======== 提供テキスト

ぼくらには「選択の自由」がある。そして僕らの選択は報われる可能性がある。だったら僕は学ぼうと、深く心に決めた。人が死んで、その代わりに僕らは生きている。彼らの分までぼくらは生きよう。勉強しようと。中途半端なヒューマニズムが嫌いだとか、どうせ何も出来ないんだから偽善ぶるなとかすぐ言う奴がいるけど、俺はそーゆーこと言う奴のが大っ嫌いだ。すげー馬鹿みたいだけど、死んでいく彼らに何も出来ないから、その分自分くらいは勉強したいと僕は思う。ワールドカップは見るけれども。

シリアに行ったときの話だ。ひどく悲しくなったのだ。シリアの夜は寒く、服を何枚も着ないときつかったりする。そんな国の夜の歩道橋で、小さながりがりの子供が体重計を前に震えながら座っていた。最初何をしているのかわからなかった。ただ座っているだけなのである。そして気付いた。体重計に客にのってもらって、お金をもらおうとしているのだ。


以下に僕と一緒に旅に行った友人の文章を勝手に載せさせて頂く(申し訳ない!)

================
======== データ内容

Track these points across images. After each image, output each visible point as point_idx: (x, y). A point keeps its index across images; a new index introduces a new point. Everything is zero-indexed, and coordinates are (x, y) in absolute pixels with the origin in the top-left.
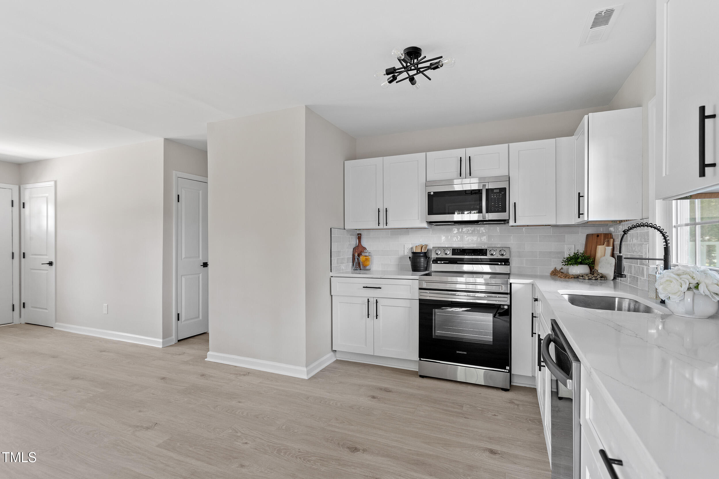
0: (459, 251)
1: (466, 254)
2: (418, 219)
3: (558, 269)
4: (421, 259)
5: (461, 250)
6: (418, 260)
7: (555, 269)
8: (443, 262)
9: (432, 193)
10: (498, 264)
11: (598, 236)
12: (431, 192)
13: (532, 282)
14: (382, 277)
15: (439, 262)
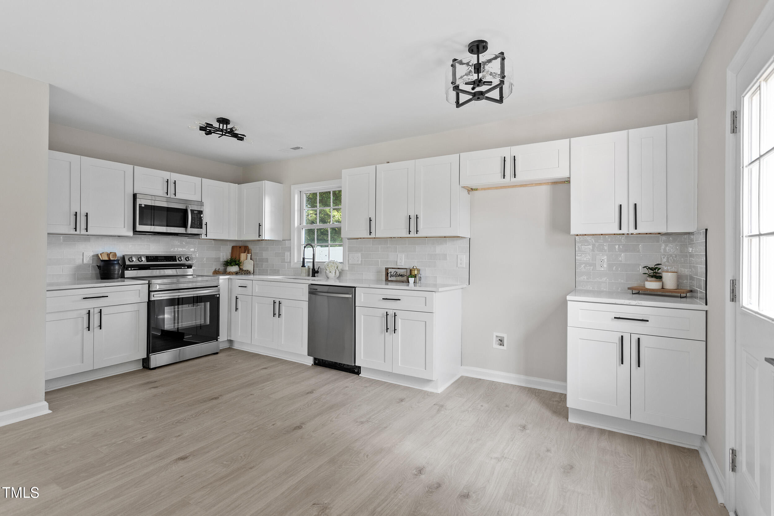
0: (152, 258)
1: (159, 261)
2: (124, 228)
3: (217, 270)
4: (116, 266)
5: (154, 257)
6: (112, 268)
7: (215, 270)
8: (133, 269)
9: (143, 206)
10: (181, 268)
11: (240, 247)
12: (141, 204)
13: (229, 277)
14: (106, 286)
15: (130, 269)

================

• 対応事項
提供テキストで、シリアの夜の歩道橋にいた小さな子供は何を前にして座っていたか。 これらのエントリーは提供テキストとは関係がない。

• 課題への回答
体重計